Quand j'ai pris la décision de garder l'enfant que je portais, j'ai fait à cet instant le choix d'être une mère avant tout autre chose.
Oh, à ce moment là, j'avais bien une petite idée du tournant que prenait ma vie mais je n'avais pas pris conscience à quel point il serait radical.
Je ne veux pas dire non plus que toutes les femmes dans ma situation font ce choix là mais je n'ai pas eu l'opportunité de reprendre le fil que j'ai laissé pendre pensant à tort que j'avais la vie devant moi !
Tout ce que j'ai fait dans ma vie c'est avant tout pour le mieux de mon fils et ensuite de ma fille.
Après la naissance de mon fils , j'ai effectué toutes sortes de boulot et de formation ne me contentant pas de toucher les allocs .auxquelles me donnait droit mon statut de parent isolé.
Entre des emplois purement de survie, des formations variées mais dans le seul but d'avoir de l'expérience, de jours de nuit, j'ai élevé mon fils , ai tenté de lui donner une vie normale malgré l'absence de son père.
Mon rêve de devenir journaliste n'était plus possible, j'avais décidé de me tourner vers la profession de bibliothécaire -documentaliste.
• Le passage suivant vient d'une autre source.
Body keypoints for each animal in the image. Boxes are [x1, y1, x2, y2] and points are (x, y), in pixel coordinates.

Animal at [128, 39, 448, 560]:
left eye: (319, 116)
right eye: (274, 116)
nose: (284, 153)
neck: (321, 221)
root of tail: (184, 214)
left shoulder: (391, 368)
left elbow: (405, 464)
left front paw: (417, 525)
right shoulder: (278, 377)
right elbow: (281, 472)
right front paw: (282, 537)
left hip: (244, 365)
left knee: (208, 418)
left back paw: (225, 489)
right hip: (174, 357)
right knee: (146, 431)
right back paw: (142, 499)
Ce qui me convenait plutôt bien, mon amour des livres, ma soif de connaissances et mon goût à les partager , j'avais un nouveau but et tout se passait plutôt bien
Je me préparais à l'examen du CAFB.
Pour cela, j'avais économisé une somme importante !
Même si elle était rémunérée, cette formation nécessitait que je parte loin de chez moi, toute la semaine.
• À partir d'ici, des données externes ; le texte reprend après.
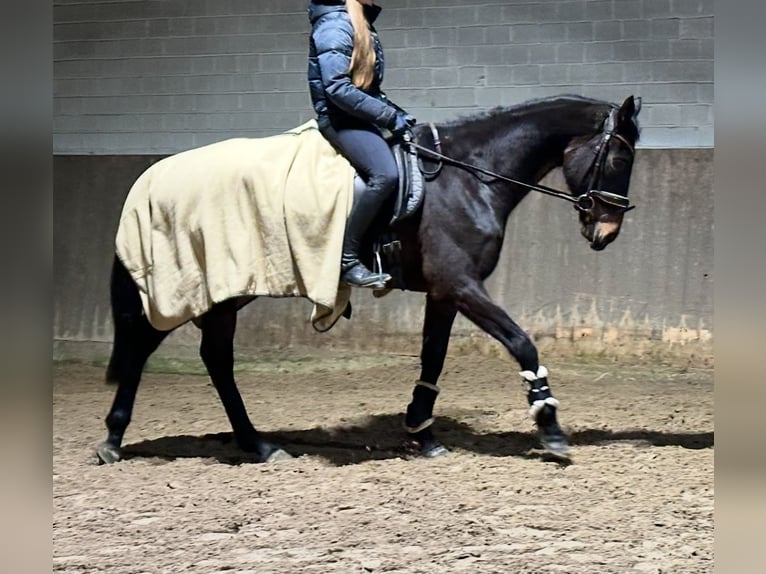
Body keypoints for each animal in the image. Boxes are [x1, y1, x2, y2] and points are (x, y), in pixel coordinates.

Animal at [99, 94, 644, 468]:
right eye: (620, 159)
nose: (607, 232)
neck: (469, 176)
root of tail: (151, 179)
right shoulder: (463, 285)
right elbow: (521, 343)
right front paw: (550, 429)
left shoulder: (445, 292)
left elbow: (433, 358)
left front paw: (422, 432)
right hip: (194, 285)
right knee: (146, 344)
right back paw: (112, 440)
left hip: (227, 293)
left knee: (214, 357)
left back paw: (258, 445)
Que je paye le transport, le logement, la nourriture et les frais de toutes sortes mais j'étais gonflée à bloc et même si je savais que le changement de vie pour mon fils aurait des répercutions sur notre relation, il fallait que je le fasse ! Cet éloignement allait être catastrophique...
D'autre part, la ville où j'arrivais un dimanche soir en sortant de la gare était celle d'un épisode douloureux de ma vie, enfoui et que je croyais à tort oublié, digéré.
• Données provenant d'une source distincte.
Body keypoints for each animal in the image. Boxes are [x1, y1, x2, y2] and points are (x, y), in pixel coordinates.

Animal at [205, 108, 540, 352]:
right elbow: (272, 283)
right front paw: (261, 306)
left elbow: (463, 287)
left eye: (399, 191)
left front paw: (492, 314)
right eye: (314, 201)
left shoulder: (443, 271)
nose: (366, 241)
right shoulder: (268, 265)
Ce quartier de la gare où quelques années auparavant, j'avais été violée et séquestrée plusieurs jours avant d'être relâchée miraculeusement.
Néanmoins, ces mauvais souvenirs m'ont hantée durant mon séjour, cauchemars, mauvaises nuits, insomnies, doublées bientôt de difficultés financières, je n'avais plus les moyens de me nourrir correctement, j'ai maigri énormément, fatigue, surmenage, enfant très perturbé, reproches de mes parents qui le gardaient en mon absence ! Histoire cahoteuse avec l'homme dont j'étais très mordue tout cela a concouru à l'échec dans l'obtention de mon certificat.
Il me manquait une unité de valeur pour être reçue. !
Je me souviens des mois qui suivirent, ma santé physique et psychologique des plus défaillante, les relations avec mon fils éprouvantes !
J'ai remonté la pente peu à peu , repris espoir , trouvé un emploi intéressant dans une librairie qui aurait dû perdurer mais c'est une autre histoire ...
Je continuais parallèlement des cours par correspondance et gardais la nuit des enfants.
J'ai rencontré P en novembre 1990, me suis installée avec lui 9 mois plus tard dans sa région !
J'ai pris ce jour là cette décision pour le bien de mon fils.
A la lumière de ces 7 années, je ne peux supporter que l'on me dise gratuitement que je n'ai rien fait pour me réaliser personnellement où que je me complais à dire que j'ai raté ma vie.
Je pense avoir le droit de dire que ma vie a basculé quand j'ai fait passer mes désirs de mère avant ceux de la femme que j'étais.
Qui, je serais devenue si ma vie n'avait pas pris ce court ?
Cela me blesse énormément parce que les cicatrices non refermées deviennent vite des plaies béantes en réaction à des propos injustes.